We also had a joint session with the SAPPAN project (funded in the same call as SOCCRATES (H2020 SU-ICT-01-2018) in which F-Secure also participates. We agreed to jointly organize a workshop, look into forming a liaison beweteen the projects and investigate potential synergies and areas of cooperation between the projects.
SOCCRATES delivers first results
10-12-2019On December 1st 2019, the first batch of SOCCRATES results was delivered on time. One of the results is the external website, which is now fully functional and on-line. Part of the deliverables are internal deliverables. This includes cooperation tools for project members, information platform for stakeholder group and advisory board and a project handbook. But there also two important external deliverables that can be found under the results page of the website:
- D2.1 – SOCCRATES use cases definition & pilot sites requirements
- D8.2 – SOCCRATES dissemination plan
We are very happy that we are now up to speed and are very satisfied with these first deliverables. We look forward to the interesting activities and deliverables that will follow in the coming years.
SOCCRATES has started
22-11-2019In 2018, the SOCCRATEs consortium submitted a proposal to work on security automation in H2020. This proposal was rewarded in December 2018 and after preparations have been completed, SOCCCRATES started on September 1st, 2019. SOCCRATES had its kick off meeting in the Hague on September 2nd and 3rd, where all partners assembled and the activities were started. The ‘vibe’ was already very good and all partners look forward to cooperate in this exciting venture, that will last three years until August 31st, 2022.
ARES conference Canterbury 2019
31-10-2019International Workshop on Next Generation Security Operations Centers (NG-SOC 2019)

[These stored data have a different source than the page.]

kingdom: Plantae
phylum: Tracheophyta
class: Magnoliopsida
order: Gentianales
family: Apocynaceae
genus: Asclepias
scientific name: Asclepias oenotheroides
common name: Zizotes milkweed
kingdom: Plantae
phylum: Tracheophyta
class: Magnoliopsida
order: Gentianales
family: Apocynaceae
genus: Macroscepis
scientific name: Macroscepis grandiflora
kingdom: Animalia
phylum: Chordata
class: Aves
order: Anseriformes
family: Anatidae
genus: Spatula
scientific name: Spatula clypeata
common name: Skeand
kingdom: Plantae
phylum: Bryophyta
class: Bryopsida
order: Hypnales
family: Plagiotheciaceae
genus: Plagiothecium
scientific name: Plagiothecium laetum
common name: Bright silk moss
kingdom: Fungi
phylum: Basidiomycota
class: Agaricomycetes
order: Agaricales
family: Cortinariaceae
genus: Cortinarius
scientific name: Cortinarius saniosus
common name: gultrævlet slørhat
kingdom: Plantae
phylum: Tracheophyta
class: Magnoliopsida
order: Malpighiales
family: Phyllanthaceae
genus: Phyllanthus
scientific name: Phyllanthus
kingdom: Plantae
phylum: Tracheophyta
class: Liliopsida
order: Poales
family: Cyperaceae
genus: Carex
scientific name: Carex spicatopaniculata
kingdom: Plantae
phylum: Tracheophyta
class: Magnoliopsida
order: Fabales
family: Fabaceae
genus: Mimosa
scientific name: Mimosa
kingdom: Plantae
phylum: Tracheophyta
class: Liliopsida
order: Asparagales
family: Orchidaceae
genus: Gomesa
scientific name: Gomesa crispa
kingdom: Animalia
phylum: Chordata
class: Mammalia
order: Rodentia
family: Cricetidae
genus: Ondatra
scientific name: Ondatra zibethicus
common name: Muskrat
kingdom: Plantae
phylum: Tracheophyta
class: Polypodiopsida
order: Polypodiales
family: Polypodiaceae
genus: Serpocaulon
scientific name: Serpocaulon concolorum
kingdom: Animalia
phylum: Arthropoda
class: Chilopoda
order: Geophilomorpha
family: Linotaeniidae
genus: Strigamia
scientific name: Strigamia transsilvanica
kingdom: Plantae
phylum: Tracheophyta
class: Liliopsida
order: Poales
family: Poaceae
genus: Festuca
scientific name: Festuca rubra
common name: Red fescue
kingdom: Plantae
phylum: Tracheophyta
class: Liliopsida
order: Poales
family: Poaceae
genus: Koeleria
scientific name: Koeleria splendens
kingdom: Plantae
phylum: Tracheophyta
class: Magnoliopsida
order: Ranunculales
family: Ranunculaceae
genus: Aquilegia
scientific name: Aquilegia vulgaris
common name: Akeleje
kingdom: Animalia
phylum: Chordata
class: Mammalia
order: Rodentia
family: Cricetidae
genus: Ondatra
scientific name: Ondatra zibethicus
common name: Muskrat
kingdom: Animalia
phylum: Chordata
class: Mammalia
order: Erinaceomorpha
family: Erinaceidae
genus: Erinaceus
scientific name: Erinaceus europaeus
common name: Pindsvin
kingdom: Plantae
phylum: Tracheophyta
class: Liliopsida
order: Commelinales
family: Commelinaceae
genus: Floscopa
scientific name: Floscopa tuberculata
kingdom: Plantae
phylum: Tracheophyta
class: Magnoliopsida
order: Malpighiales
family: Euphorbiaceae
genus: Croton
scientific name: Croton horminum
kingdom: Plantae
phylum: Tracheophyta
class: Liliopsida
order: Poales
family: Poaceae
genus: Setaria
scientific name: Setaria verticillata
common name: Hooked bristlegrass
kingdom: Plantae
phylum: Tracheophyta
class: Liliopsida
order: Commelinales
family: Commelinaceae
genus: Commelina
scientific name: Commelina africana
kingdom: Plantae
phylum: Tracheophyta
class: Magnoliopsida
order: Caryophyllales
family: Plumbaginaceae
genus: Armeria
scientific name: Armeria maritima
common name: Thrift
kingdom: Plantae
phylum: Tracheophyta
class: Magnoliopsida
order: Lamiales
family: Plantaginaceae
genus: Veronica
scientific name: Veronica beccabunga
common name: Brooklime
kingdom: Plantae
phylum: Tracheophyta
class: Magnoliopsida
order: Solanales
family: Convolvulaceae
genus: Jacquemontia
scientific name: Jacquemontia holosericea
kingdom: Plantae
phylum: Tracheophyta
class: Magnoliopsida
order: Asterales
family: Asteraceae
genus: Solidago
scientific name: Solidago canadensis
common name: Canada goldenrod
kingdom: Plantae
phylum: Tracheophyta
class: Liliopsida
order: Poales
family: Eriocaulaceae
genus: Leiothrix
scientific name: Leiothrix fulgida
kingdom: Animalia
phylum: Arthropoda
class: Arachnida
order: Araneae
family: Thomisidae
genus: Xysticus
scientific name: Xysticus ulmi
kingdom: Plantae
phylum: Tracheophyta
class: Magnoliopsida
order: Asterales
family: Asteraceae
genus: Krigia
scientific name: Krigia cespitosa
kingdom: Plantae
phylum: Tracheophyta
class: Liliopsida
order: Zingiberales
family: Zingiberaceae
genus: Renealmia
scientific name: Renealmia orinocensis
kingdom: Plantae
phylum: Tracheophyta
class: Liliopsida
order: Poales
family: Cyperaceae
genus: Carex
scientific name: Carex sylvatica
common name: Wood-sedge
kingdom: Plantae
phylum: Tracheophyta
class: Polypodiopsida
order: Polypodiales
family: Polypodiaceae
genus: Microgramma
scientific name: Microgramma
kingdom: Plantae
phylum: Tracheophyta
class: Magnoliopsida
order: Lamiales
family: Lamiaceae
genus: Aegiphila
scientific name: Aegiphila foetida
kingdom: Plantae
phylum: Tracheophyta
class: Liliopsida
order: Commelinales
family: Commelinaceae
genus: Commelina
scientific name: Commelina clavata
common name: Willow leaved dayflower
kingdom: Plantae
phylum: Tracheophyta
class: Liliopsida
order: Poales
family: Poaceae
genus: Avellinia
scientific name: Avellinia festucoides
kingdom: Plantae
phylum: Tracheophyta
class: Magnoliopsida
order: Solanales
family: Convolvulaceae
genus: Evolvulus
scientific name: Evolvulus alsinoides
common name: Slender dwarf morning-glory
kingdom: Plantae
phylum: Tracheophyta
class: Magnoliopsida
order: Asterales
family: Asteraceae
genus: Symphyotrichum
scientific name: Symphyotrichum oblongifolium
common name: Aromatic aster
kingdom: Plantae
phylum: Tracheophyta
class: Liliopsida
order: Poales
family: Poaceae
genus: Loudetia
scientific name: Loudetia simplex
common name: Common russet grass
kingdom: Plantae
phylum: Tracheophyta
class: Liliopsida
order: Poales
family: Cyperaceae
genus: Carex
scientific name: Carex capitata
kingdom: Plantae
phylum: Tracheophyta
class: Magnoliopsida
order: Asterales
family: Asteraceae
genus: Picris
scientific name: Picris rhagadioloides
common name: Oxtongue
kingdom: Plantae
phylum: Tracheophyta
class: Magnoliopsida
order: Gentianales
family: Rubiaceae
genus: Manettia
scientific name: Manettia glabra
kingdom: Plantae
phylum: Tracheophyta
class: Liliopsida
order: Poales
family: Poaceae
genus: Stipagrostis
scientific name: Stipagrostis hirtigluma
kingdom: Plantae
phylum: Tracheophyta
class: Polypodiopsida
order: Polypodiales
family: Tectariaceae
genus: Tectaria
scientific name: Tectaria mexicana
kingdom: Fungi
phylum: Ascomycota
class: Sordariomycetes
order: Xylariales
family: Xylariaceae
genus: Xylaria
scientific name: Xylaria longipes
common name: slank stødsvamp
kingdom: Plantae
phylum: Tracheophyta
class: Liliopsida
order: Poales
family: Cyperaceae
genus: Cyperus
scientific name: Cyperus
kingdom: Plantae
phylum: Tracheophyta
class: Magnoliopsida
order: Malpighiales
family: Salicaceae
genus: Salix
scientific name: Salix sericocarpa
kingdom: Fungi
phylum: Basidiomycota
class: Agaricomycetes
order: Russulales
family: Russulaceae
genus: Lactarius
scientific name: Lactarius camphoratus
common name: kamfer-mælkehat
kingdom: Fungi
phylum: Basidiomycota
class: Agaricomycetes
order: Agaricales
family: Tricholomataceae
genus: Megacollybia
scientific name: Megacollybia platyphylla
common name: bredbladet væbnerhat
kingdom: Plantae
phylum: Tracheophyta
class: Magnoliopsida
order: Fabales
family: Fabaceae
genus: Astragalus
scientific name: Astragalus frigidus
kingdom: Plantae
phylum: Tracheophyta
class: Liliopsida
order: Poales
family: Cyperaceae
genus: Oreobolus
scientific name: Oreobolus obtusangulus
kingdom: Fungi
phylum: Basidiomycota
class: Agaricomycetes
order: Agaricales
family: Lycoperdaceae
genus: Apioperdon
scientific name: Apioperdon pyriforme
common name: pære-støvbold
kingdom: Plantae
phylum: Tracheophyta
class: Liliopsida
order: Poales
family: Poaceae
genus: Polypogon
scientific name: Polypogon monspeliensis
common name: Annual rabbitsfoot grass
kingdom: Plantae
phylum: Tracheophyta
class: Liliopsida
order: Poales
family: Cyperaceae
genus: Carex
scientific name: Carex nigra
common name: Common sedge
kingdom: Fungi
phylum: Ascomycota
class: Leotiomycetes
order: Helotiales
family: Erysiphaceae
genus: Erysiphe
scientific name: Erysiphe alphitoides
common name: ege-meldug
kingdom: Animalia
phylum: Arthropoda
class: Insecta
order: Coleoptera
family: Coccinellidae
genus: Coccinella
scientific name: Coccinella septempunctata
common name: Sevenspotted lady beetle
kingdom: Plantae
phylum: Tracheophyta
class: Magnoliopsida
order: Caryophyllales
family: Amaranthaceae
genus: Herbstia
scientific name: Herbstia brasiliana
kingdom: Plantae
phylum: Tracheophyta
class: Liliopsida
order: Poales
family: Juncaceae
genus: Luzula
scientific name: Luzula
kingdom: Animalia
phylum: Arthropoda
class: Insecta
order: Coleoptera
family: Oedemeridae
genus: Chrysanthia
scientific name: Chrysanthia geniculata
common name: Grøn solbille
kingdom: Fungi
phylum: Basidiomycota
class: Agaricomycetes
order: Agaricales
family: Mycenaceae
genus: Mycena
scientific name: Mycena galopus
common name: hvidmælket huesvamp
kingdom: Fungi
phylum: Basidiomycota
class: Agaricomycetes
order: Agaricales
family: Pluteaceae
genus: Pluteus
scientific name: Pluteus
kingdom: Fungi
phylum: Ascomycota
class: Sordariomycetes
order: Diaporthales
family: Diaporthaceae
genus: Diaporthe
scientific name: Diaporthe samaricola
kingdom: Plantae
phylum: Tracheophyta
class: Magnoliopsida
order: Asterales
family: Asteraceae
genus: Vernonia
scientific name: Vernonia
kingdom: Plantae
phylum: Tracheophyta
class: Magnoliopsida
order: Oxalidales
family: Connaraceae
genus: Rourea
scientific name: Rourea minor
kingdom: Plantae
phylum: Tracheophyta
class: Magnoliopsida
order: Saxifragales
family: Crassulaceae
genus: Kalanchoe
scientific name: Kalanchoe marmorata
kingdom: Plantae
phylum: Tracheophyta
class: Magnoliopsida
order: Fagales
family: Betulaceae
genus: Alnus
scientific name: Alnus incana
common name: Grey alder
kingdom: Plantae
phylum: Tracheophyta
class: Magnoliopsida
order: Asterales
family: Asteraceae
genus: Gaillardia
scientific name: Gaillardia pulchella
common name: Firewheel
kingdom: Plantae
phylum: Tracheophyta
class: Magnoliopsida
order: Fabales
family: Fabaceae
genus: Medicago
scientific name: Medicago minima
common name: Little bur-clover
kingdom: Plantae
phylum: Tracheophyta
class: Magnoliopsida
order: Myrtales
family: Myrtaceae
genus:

in conjunction with 14th International Conference on Availability, Reliability and Security (ARES 2019)
August 26 – August 29, 2019, University of Kent, Canterbury, UK
Overview
The first SOCCRATES project workshop was organized within the ARES EU Project Symposium held in conjunction with the 14th International Conference on Availability, Reliability and Security (ARES 2019). It took place on Monday, 26th of August 2019 at the University of Kent, Canterbury, UK.
The workshop introduced the newly-awarded SOCCRATES project which aims to enable organisations to improve the resilience of their infrastructures and increase productivity and efficiency at the Security Operation Centres (SOCs). SOCCRATES will develop and implement a new security platform for SOC, which will significantly improve an organisation’s capability to quickly and effectively detect and respond to new cyber threats and ongoing attacks.
The goal of this workshop was to create a forum for researchers and practitioners to discuss the challenges associated with operations of the SOCs and focus on research contributions that can be applied to address these challenges. Selected members of the SOCCRATES consortium presented their past and proposed project activities. The workshop was concluded with the open discussion on the major operational challenges that enterprises and SOC operators face and insights into promising research-based solutions.
Workshop Programme
The following presentations were given at the workshop:
- The SOCCRATES Project: Motivation and Aims Reinder Wolthuis (TNO)
- ACT: Cyber Threat Intelligence Platform Siri Bromander (Mnemonic)
- Threat modelling and attack simulations with MAL and securiCAD Per Eliasson (Foreseeti)
- Automated Response based on SecuriCAD recommendations Frank Fransen (TNO)
- Anomaly Detection (DNS Ninja & ABC tool) Irina Chiscop (TNO)
- Adversarial Machine Learning Ewa Piatkowska (AIT)
We concluded with the open discussion about future challenges for SOCs, moderated by Frank Fransen (TNO).